Start of Block
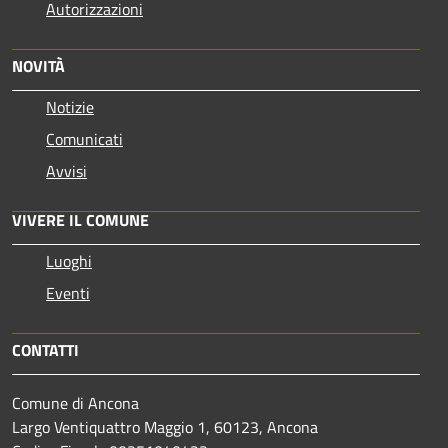
Autorizzazioni
NOVITÀ
Notizie
Comunicati
Avvisi
VIVERE IL COMUNE
Luoghi
Eventi
CONTATTI
Comune di Ancona
Largo Ventiquattro Maggio 1, 60123, Ancona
End of Block
> The task: What lines in the data hold the word "Ancona"? Return them.

> Response:
Comune di Ancona
Largo Ventiquattro Maggio 1, 60123, Ancona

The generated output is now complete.